I was 47-years-old before I made my first trip to Las Vegas. My husband and I wanted to take a 3-week trip to Italy to celebrate our 25th wedding anniversary, but we just couldn’t make our schedule work to be gone for that long, so we settled for 3 days at the Palazzo at the Venetian in Vegas!
Having no idea what to expect other than what we had seen on TV or in movies, we tried to keep an open mind. Our anniversary is in the hottest time of the year, July, but we decided to make the 4 hour drive from Phoenix so we could feel the wind in our hair having just bought our first convertible. Unfortunately no amount of wind cooled off temps reaching 110+. So it was top up and the AC cranked high the rest of the drive.
Enroute we stopped at the Hoover Dam to witness the amazing engineering marvel of a dam built back in the 1930’s. The new bridge system spanning the dam had recently opened to traffic, but it blocks the view of the dam from the road, so we made the windy trek down to the top of the dam. Once back up on the highway it was about an hour into Vegas, which sits literally in the middle of a dirt desert. I can see why the original builders of the city were so intent on using bright lights to bring some life to this desolate area.

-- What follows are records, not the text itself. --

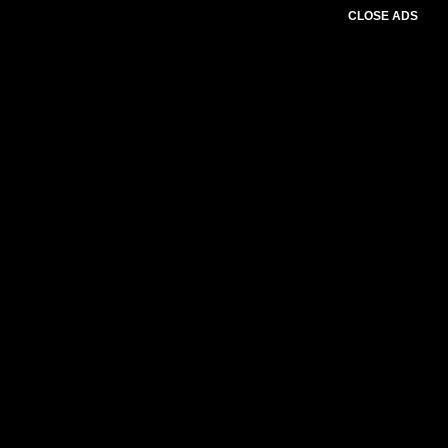
CLOSE ADS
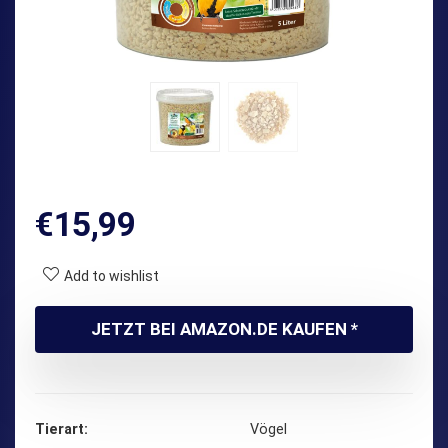
€
15,99
Add to wishlist
JETZT BEI AMAZON.DE KAUFEN *
Tierart
‎Vögel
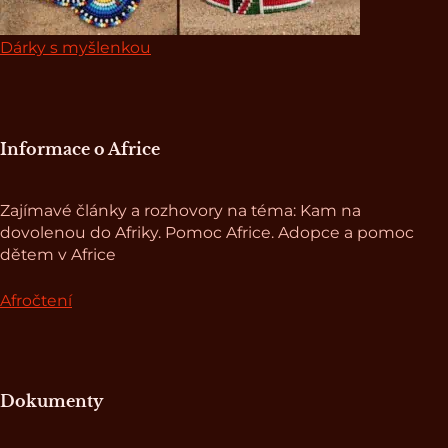
Dárky s myšlenkou
Informace o Africe
Zajímavé články a rozhovory na téma: Kam na
dovolenou do Afriky. Pomoc Africe. Adopce a pomoc
dětem v Africe
Afročtení
Dokumenty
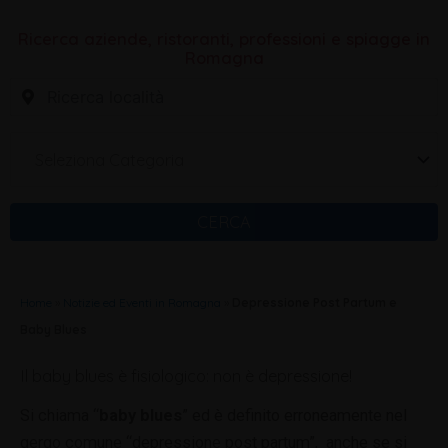
Ricerca aziende, ristoranti, professioni e spiagge in
Romagna
Seleziona Categoria
CERCA
Home
»
Notizie ed Eventi in Romagna
»
Depressione Post Partum e
Baby Blues
Il baby blues è fisiologico: non è depressione!
Si chiama “
baby blues
” ed è definito erroneamente nel
gergo comune “depressione post partum”, anche se si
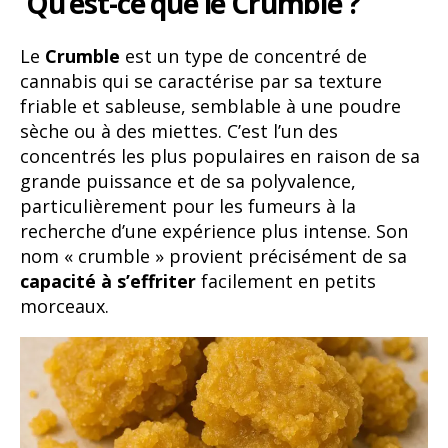
Qu’est-ce que le Crumble ?
Le
Crumble
est un type de concentré de
cannabis qui se caractérise par sa texture
friable et sableuse, semblable à une poudre
sèche ou à des miettes. C’est l’un des
concentrés les plus populaires en raison de sa
grande puissance et de sa polyvalence,
particulièrement pour les fumeurs à la
recherche d’une expérience plus intense. Son
nom « crumble » provient précisément de sa
capacité à s’effriter
facilement en petits
morceaux.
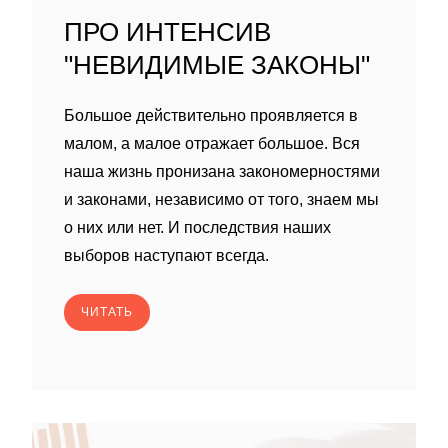
ПРО ИНТЕНСИВ
"НЕВИДИМЫЕ ЗАКОНЫ"
Большое действительно проявляется в
малом, а малое отражает большое. Вся
наша жизнь пронизана закономерностями
и законами, независимо от того, знаем мы
о них или нет. И последствия наших
выборов наступают всегда.
ЧИТАТЬ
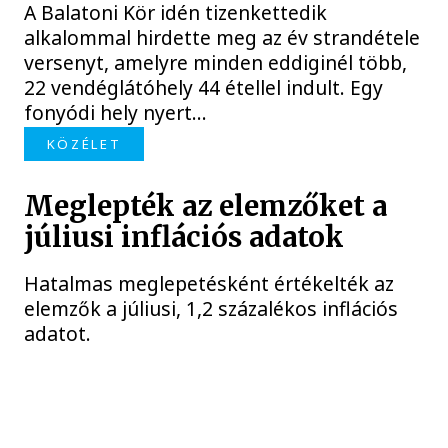
A Balatoni Kör idén tizenkettedik
alkalommal hirdette meg az év strandétele
versenyt, amelyre minden eddiginél több,
22 vendéglátóhely 44 étellel indult. Egy
fonyódi hely nyert...
KÖZÉLET
Meglepték az elemzőket a
júliusi inflációs adatok
Hatalmas meglepetésként értékelték az
elemzők a júliusi, 1,2 százalékos inflációs
adatot.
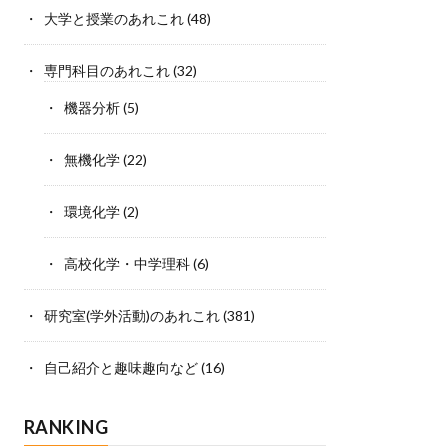
大学と授業のあれこれ
(48)
専門科目のあれこれ
(32)
機器分析
(5)
無機化学
(22)
環境化学
(2)
高校化学・中学理科
(6)
研究室(学外活動)のあれこれ
(381)
自己紹介と趣味趣向など
(16)
RANKING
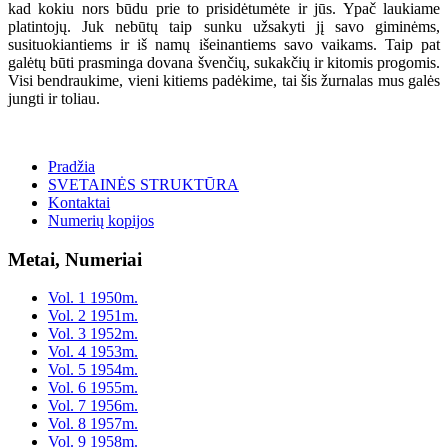
kad kokiu nors būdu prie to prisidėtumėte ir jūs. Ypač laukiame
platintojų. Juk nebūtų taip sunku užsakyti jį savo giminėms,
susituokiantiems ir iš namų išeinantiems savo vaikams. Taip pat
galėtų būti prasminga dovana švenčių, sukakčių ir kitomis progomis.
Visi bendraukime, vieni kitiems padėkime, tai šis žurnalas mus galės
jungti ir toliau.
Pradžia
SVETAINĖS STRUKTŪRA
Kontaktai
Numerių kopijos
Metai, Numeriai
Vol. 1 1950m.
Vol. 2 1951m.
Vol. 3 1952m.
Vol. 4 1953m.
Vol. 5 1954m.
Vol. 6 1955m.
Vol. 7 1956m.
Vol. 8 1957m.
Vol. 9 1958m.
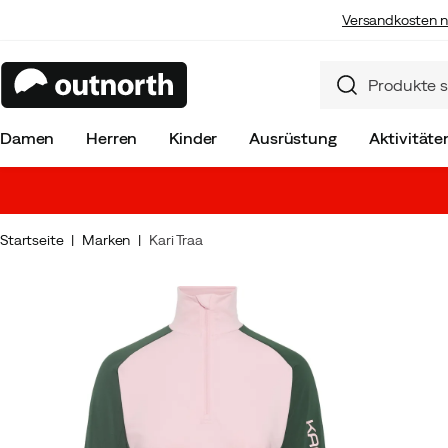
Versandkosten n
Damen
Herren
Kinder
Ausrüstung
Aktivitäte
Startseite
Marken
Kari Traa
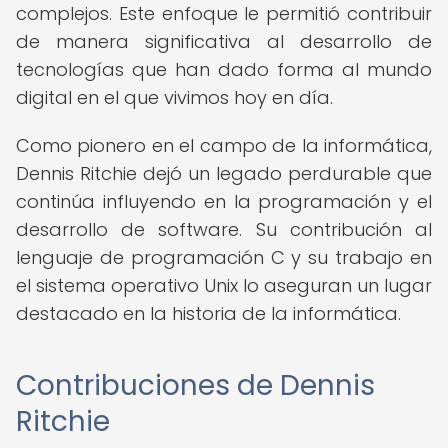
complejos. Este enfoque le permitió contribuir
de manera significativa al desarrollo de
tecnologías que han dado forma al mundo
digital en el que vivimos hoy en día.
Como pionero en el campo de la informática,
Dennis Ritchie dejó un legado perdurable que
continúa influyendo en la programación y el
desarrollo de software. Su contribución al
lenguaje de programación C y su trabajo en
el sistema operativo Unix lo aseguran un lugar
destacado en la historia de la informática.
Contribuciones de Dennis
Ritchie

‘The Strip‘ or main street runs through the heart of the luxury casino hotels which grew in numbers dramatically back in the 1990’s on into the early 2000’s – with hotels like the Bellagio – think water show, Venetian – think Gondola Canal rides, Wynn – think of a $500 round of golf. Las Vegas growth came to a near standstill during the recession – but now, while Atlantic City casinos close down there is renewed life in Vegas.
Neither my husband or I are big gamblers, so Vegas has never been high on our priority list of places to visit. But at some point we figured you need to experience what Vegas is all about. We played the slots, a little black jack and my husband flirted with the idea of playing poker, but in the end it was just as entertaining to sit back and people watch. The rooms are amazing – a room like the one we stayed at in the Palazzo for about $300 would run you over $1,000 in NYC. And the restaurants are world-class. We took in a concert in a specially designed theater at Caesar’s Palace with highlights such as a hologram visit from Stevie Wonder doing a duo with Celine Dion during her live concert.
It took me 3 years to return to Vegas to experience one of the other reasons a lot of people go to Vegas – no not to get married, or to do things that married people shouldn’t be doing (“…what happens in Vegas, stays in Vegas…”), but to attend several conventions. A friend and I attended the Design Home Show at the World Market, housed in three buildings with 10-16 stories each of vendors; then we attended the KBIS (Kitchen & Bath Industry Show) and the Builder’s Show at the Builder’s Convention which was showcased in four humongous warehouses.
With a “surfaces” – i.e. granite, tile convention and a gun show convention, there were an extra 200,000 people milling around this city with a population of roughly 2,000,000. My husband and I are in the middle of building a new home, and this trip was a great opportunity to see everything from plumbing and lighting, to hardware and furniture in one concentrated area. Although there no new ‘wow’ products that we came across, we came across a lot great leads on companies to find what we want to help make our home a house.
Traveling between the Venetian and Palazzo was like rush hour in LA – a swarm of people so thick you couldn’t pass from one side of the walkway to the other – they need stop and go lights in the casinos during major convention times. Interestingly the slots and tables at the Venetian were packed, the bells ringing, the dealers shouting, the patrons cheering – but the Palazzo was subdued. Most of the tables were empty, every other bank of slot machines would have a single soul pulling at that magic pull bar.
To get to Vegas this time I took the 55-minute flight from Phoenix to Vegas, allowing beautiful views of the western edges of the Grand Canyon and of Lake Mead. The flight was shorter than the taxi line at the Vegas airport. Luckily the city is replete with ample taxis and the line moved fairly consistently but it still took almost 45 minutes to get a taxi. I would highly recommend finding a car service. It’s a few bucks more, but beats standing in line with all your luggage.
I’ll expand more about restaurants to check out in next weeks end of the month restaurant reviews, but if you’re into bourbon, the Yardbird makes one of the best Manhattan’s I’ve ever had – and I’ve had a few. A smooth but robust flavor served over an extra-large spherical shaped ice-cube. Great appetizers too – a real true southern flare and my travel partner, a native Atlantan confirmed authenticity of these appies. She was duly impressed!
Vegas may not be everybody’s prime destination, but this little oasis in the dirt desert has something to offer every body. You can’t help get caught up in the energy that is Vegas. I left exhausted, but with a smile on my face.